-- TEXTO CITADO --

Existe una cuarta y última dificultad, que no es menor, surge de conferirle al régimen de coparticipación una naturaleza jurídica especial: es una ley convenio. Esto significa que, para que la norma tenga efectiva entrada en vigor, deberá ser previamente ratificada por todas las legislaturas de las provincias y la Ciudad: esto es lo que se ha dado en llamar la "regla de la unanimidad".

Mitología

Planteado el problema en estos términos, las posibilidades aritméticas de instrumentar una nueva ley de coparticipación se reducen a casi cero y desincentivan toda discusión.

La condición de unanimidad surge de una interpretación errónea de la ley vigente, que ha inducido a pensar que todo nuevo sistema de reparto solo podría regir desde el momento en que fuera ratificado por todas las legislaturas locales.

En realidad, esta restricción legal no existe sino en la mitología política, ya que el artículo 16 de la ley 23.548 señala que cada provincia que decida participar del sistema deberá comunicarlo al Poder Ejecutivo Nacional a través del Ministerio del Interior y del Ministerio de Economía. Pero aclara -y he aquí lo importante- que, si luego de 180 días de promulgada la ley, una provincia no adhiriera al nuevo régimen, los fondos que le hubiesen correspondido se distribuirían entre las provincias restantes.

Este artículo expone el verdadero límite al concepto de "unanimidad" requerida a esta ley convenio y la interpretación errónea que aun hoy subsiste proviene de la opaca redacción del artículo 75, punto 2, párrafo 4 que fue introducida en el texto de la Constitución por la reforma de 1994.

Salir de esta trampa conceptual allanaría, y mucho, todo debate futuro sobre un nuevo régimen de reparto.

Mecanismo complejo

Una futura ley de CFI debe resolver con éxito tres etapas de negociación eslabonadas.

1. La negociación inicial sirve para definir el tamaño de la masa coparticipable. Esto es, qué impuestos y en qué proporción se afectarán al reparto. En la actualidad son nueve, entre ellos el Impuesto a las Ganancias y el IVA, los dos más importantes del universo fiscal.

2. La distribución primaria sirve para determinar qué porción de la masa coparticipable les corresponderá al Estado nacional, por un lado, y a las provincias y CABA, por el otro. Hoy la Nación recibe el 42,34 por ciento y las provincias el 54,66 por ciento. El 3 por ciento restante se destina a otros fines, entre ellos a financiar los ATN que administra el Ministerio del Interior.

3. Queda por resolver la más compleja de las etapas de negociación: la distribución secundaria, que fijará el porcentual específico que recibirá cada provincia y CABA de la porción previamente asignada por la distribución primaria.

Por efecto cascada, cada etapa de negociación influirá en la resolución de la siguiente. Si, por ejemplo, el gobierno nacional se reservara para sí demasiados tributos, la masa coparticipable sería más pequeña que la esperada por las provincias, con lo cual las negociaciones por las distribuciones primaria y secundaria serían más ásperas.

A su vez, si el estatus fiscal de la CABA fuera, a futuro, plenamente equiparado al de las provincias, la Nación se ahorraría el actual problema de cederle parte de sus recursos, pero la disputa por la distribución secundaria sería más intensa, dado que habría que repartir el pastel entre 24 provincias, en vez de las 23 actuales.

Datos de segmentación

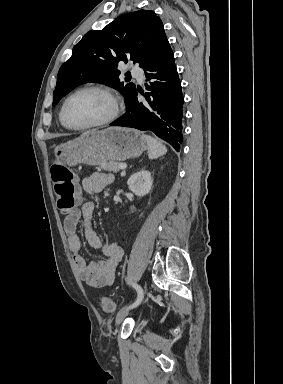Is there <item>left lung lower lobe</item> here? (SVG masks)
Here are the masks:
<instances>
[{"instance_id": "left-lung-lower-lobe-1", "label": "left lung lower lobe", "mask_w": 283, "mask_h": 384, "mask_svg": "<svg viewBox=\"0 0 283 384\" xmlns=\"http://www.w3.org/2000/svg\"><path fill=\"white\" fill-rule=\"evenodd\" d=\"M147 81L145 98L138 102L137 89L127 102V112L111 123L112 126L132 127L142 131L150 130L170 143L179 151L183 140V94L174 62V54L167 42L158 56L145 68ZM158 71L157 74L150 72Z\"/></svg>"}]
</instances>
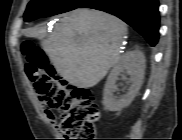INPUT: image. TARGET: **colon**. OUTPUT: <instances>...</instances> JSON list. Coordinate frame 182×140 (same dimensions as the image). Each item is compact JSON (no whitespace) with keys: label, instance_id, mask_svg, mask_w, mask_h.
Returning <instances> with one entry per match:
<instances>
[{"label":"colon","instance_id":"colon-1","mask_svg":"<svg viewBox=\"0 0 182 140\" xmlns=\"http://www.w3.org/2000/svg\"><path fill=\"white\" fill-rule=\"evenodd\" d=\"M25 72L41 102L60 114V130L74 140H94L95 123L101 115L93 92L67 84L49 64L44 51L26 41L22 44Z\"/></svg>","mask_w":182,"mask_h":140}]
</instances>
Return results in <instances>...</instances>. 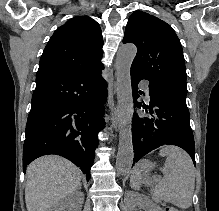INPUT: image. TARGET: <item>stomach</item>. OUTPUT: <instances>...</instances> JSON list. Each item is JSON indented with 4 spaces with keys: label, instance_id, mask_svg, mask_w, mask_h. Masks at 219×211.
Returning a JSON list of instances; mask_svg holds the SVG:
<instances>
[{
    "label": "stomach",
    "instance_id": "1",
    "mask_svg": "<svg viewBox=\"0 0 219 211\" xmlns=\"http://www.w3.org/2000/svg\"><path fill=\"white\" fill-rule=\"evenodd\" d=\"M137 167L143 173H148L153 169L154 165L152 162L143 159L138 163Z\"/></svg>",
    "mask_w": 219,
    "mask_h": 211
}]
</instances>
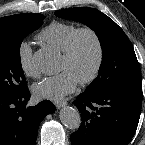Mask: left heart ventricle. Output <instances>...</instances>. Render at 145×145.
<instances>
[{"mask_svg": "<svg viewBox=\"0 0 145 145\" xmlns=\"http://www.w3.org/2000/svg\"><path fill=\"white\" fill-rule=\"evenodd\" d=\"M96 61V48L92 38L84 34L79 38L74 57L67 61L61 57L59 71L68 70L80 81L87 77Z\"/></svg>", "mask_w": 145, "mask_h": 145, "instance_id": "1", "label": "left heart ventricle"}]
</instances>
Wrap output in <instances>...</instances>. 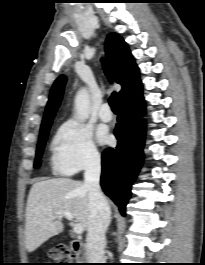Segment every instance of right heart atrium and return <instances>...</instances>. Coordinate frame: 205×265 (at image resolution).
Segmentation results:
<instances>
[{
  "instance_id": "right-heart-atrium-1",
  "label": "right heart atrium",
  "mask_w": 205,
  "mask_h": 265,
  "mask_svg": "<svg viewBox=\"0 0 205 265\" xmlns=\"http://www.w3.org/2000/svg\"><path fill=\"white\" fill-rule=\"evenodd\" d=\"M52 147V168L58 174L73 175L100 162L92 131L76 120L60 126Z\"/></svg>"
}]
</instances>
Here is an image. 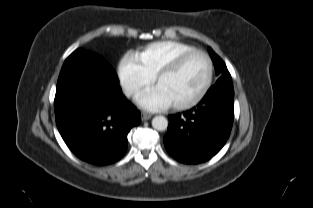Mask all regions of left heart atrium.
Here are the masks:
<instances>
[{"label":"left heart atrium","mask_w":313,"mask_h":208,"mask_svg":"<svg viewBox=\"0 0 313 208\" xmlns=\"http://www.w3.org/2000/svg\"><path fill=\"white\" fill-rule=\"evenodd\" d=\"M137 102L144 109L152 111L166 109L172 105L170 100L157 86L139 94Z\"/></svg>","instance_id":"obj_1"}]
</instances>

-- TAREAS --
[1] Copia el pasaje del texto sobre la coparticipación que va de "La condición de" a "las provincias restantes.", ambos inclusive, y cambia "ratificado" por "aprobado".
[2] ¿Puedes retomar el texto sobre la coparticipación federal y continuarlo a partir de su última oración?

-- RESPUESTAS POR TAREA --
[1]
La condición de unanimidad surge de una interpretación errónea de la ley vigente, que ha inducido a pensar que todo nuevo sistema de reparto solo podría regir desde el momento en que fuera aprobado por todas las legislaturas locales.

En realidad, esta restricción legal no existe sino en la mitología política, ya que el artículo 16 de la ley 23.548 señala que cada provincia que decida participar del sistema deberá comunicarlo al Poder Ejecutivo Nacional a través del Ministerio del Interior y del Ministerio de Economía. Pero aclara -y he aquí lo importante- que, si luego de 180 días de promulgada la ley, una provincia no adhiriera al nuevo régimen, los fondos que le hubiesen correspondido se distribuirían entre las provincias restantes.

[2]
La coparticipación implica siempre "una de cal y una de arena".

Devolución o solidaridad

Otro aspecto que agrega mayor complejidad al conflicto es que la distribución secundaria debe satisfacer dos criterios:

1. El devolutivo, que apunta a que una parte de los impuestos recaudados retorne al territorio donde se originaron.

2. El distributivo, para que el reparto contribuya a reducir las brechas de desigualdad existentes entre provincias "ricas" y "pobres".

¿Cómo armonizar ambos criterios?

El problema es complejo porque, si en el reparto general predominara el criterio devolutivo, las provincias con mayor desarrollo económico (como Buenos Aires y CABA) obtendrían una porción más grande del pastel y si, por el contrario, se priorizara el criterio distributivo, el mayor caudal del reparto se volcaría hacia las provincias más "pobres" en detrimento de las "ricas", como ocurre en la actualidad.

Sobre esta cuestión gira, precisamente, el reciente conflicto entre la Nación y la Ciudad por la reducción de su porcentual en el reparto, cuyos antecedentes más cercanos vale la pena recordar.

Por decreto

En enero de 2016, a un mes de asumir la presidencia, Mauricio Macri aumentó por decreto la participación de la Ciudad en el reparto de 1,40 a 3,75 por ciento, para que el gobierno porteño financiara con esa diferencia los servicios de seguridad transferidos.

Muchos gobernadores plantearon su disconformidad, por entender que ese aumento era desproporcionado respecto del costo real de las nuevas obligaciones que la Ciudad asumía. En el texto del último pacto fiscal se acordó una reducción al 3,5 por ciento, implementada mediante otro decreto firmado por Macri en marzo de 2018.

Ante la grave situación fiscal heredada, el actual gobierno nacional comenzó conversaciones con las autoridades porteñas para reducir esa alícuota al menos en un punto porcentual. La reciente crisis policial bonaerense solo aceleró los tiempos de una decisión que ya estaba tomada.

Como era de esperar, el decreto 735/20 que redujo la coparticipación de la Ciudad en 1,18 puntos (de 3,5 a 2,32 por ciento) recibió fuertes críticas por parte de la oposición de Juntos por el Cambio y de ciertos medios de comunicación que rápidamente se alinearon detrás de esta especie de "cruzada fiscal".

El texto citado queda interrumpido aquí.